Task goal: Beneath this instruction is a listing. Transcribe from it only the stretch from the line with "creating, 94–95" through the line with "purpose, 143", both end lines included, exactly as written.

--- Supplied records ---

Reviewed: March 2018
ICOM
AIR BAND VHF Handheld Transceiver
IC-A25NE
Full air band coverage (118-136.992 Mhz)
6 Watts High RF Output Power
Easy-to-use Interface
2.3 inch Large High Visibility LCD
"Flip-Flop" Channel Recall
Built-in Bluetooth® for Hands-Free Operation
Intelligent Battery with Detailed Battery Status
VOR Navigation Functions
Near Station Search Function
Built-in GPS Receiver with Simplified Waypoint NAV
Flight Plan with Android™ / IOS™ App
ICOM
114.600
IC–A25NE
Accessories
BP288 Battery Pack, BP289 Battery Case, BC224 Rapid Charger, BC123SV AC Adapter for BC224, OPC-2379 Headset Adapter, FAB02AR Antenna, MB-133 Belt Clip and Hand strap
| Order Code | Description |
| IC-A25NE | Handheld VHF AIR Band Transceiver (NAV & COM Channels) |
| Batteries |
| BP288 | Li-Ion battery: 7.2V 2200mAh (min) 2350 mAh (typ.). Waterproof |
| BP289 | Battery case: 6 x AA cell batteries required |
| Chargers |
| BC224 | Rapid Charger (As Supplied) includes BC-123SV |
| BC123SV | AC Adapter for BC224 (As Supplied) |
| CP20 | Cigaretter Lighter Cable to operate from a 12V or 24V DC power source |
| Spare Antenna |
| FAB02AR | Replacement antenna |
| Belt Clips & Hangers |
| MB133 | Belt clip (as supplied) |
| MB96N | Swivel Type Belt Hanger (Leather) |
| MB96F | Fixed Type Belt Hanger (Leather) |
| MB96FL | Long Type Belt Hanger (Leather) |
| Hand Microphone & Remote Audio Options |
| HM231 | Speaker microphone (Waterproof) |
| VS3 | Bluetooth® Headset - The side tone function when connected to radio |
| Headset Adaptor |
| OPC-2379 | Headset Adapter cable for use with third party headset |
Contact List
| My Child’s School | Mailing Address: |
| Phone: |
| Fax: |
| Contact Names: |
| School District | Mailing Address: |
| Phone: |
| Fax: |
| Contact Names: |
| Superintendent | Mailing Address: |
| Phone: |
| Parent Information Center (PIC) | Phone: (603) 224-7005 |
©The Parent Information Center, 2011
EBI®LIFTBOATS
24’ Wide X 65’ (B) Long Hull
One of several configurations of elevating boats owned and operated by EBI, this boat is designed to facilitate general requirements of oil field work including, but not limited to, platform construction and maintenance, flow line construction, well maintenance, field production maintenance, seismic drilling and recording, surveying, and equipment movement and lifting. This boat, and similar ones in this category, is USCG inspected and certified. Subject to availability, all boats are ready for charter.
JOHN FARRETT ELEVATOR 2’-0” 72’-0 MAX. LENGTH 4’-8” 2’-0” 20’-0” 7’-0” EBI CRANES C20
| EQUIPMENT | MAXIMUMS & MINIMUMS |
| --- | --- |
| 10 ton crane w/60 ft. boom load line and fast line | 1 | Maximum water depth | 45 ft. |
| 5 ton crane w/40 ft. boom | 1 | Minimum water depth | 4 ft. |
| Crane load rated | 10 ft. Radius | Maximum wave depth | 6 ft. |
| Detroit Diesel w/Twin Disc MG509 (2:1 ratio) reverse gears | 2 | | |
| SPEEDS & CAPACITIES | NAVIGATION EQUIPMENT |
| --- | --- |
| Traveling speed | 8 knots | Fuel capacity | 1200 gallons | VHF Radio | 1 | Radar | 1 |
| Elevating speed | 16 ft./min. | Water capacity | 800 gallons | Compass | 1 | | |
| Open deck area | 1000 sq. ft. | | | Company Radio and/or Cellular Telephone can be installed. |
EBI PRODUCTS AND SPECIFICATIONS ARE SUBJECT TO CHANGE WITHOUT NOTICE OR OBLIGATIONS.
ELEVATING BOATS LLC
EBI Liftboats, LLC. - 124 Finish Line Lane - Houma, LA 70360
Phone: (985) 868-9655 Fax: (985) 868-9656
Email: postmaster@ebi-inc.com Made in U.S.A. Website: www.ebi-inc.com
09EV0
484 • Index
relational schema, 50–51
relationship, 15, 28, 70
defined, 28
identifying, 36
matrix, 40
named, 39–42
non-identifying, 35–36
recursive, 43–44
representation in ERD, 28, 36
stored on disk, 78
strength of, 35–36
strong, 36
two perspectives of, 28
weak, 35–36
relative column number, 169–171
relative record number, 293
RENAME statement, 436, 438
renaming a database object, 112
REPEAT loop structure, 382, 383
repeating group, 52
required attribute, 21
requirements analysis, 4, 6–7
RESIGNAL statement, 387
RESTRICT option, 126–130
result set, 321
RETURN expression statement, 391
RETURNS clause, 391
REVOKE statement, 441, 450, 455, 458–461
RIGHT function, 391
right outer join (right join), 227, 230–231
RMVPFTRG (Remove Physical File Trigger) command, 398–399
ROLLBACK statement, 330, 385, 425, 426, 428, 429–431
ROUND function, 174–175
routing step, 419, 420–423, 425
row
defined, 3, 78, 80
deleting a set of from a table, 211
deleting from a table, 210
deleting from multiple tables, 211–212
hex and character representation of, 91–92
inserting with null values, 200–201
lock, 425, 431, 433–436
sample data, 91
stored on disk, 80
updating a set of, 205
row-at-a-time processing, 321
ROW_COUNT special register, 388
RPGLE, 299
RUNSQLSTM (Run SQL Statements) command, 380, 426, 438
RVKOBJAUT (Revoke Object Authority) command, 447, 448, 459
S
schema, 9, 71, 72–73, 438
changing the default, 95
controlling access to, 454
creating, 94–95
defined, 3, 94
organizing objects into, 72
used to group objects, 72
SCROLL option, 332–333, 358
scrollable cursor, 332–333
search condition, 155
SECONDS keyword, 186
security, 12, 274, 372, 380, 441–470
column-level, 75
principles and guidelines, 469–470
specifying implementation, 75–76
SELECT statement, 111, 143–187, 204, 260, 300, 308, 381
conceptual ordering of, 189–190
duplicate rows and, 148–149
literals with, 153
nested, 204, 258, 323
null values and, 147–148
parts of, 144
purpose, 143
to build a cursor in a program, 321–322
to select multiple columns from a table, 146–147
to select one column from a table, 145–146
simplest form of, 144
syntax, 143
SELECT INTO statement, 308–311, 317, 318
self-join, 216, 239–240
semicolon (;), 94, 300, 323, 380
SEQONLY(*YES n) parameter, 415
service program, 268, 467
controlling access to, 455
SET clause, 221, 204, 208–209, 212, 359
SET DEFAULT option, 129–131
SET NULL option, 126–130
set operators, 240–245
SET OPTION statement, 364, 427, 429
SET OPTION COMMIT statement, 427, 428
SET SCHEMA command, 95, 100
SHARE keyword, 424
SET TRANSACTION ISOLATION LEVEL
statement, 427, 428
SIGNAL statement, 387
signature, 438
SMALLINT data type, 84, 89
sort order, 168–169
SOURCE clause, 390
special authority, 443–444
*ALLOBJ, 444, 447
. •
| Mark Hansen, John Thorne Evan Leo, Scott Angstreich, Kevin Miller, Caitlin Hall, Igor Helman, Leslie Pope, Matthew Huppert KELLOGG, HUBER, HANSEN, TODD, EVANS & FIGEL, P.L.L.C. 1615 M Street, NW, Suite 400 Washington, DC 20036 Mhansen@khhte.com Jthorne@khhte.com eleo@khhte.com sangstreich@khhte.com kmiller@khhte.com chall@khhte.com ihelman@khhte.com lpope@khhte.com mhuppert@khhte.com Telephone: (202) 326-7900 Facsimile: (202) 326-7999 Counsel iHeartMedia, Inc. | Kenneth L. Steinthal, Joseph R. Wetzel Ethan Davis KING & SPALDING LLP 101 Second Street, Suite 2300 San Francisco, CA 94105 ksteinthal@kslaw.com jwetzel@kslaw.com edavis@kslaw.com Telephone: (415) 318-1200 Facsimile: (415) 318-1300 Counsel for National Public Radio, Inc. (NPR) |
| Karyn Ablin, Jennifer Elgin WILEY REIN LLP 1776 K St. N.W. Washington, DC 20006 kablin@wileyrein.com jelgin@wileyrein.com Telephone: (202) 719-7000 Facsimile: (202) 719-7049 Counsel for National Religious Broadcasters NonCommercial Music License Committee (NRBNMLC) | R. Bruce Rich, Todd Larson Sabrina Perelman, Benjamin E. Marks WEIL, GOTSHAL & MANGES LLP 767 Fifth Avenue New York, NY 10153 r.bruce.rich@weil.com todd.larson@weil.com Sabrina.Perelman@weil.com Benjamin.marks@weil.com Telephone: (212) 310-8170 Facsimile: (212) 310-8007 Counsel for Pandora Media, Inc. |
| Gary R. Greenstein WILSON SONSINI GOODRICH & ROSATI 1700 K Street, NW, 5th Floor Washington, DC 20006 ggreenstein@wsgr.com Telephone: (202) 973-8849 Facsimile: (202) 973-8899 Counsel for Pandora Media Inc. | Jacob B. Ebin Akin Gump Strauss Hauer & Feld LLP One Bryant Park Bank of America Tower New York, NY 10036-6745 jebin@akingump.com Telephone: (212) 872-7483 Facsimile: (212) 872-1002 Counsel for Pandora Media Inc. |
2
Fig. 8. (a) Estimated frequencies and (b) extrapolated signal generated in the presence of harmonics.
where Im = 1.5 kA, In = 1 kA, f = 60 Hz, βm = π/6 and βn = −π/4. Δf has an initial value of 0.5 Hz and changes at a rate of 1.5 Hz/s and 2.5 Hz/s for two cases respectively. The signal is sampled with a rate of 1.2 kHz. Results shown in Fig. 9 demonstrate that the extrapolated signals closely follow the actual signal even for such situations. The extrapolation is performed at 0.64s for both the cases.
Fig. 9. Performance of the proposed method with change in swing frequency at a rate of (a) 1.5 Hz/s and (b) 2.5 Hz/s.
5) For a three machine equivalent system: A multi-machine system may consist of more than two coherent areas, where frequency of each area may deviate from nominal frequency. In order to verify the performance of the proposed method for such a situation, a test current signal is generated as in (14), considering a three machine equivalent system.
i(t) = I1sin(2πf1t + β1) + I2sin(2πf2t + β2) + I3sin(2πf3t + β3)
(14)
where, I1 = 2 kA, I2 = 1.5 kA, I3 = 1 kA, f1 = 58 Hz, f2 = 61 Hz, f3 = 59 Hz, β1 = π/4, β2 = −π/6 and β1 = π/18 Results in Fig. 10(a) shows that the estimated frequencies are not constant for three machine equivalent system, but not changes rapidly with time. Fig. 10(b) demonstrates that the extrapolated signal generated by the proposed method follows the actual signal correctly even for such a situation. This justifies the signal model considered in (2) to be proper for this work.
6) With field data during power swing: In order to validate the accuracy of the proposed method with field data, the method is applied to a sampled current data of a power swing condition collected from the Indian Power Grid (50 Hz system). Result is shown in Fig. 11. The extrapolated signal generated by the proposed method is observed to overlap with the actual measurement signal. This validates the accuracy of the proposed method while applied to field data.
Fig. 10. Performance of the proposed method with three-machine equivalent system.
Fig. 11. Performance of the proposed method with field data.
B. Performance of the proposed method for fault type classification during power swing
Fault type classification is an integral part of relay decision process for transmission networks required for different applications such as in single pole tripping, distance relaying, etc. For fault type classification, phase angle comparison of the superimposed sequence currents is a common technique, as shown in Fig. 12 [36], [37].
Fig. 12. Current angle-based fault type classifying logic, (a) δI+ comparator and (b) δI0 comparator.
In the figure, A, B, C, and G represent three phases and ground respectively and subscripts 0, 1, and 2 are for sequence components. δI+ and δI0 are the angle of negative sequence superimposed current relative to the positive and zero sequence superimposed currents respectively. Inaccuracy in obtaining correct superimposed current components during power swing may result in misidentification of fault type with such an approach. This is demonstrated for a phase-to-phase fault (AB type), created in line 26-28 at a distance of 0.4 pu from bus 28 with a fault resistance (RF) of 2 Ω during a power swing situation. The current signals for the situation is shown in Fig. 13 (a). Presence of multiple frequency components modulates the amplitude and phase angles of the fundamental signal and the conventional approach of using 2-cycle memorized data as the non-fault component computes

---

Written solution:
creating, 94–95
defined, 3, 94
organizing objects into, 72
used to group objects, 72
SCROLL option, 332–333, 358
scrollable cursor, 332–333
search condition, 155
SECONDS keyword, 186
security, 12, 274, 372, 380, 441–470
column-level, 75
principles and guidelines, 469–470
specifying implementation, 75–76
SELECT statement, 111, 143–187, 204, 260, 300, 308, 381
conceptual ordering of, 189–190
duplicate rows and, 148–149
literals with, 153
nested, 204, 258, 323
null values and, 147–148
parts of, 144
purpose, 143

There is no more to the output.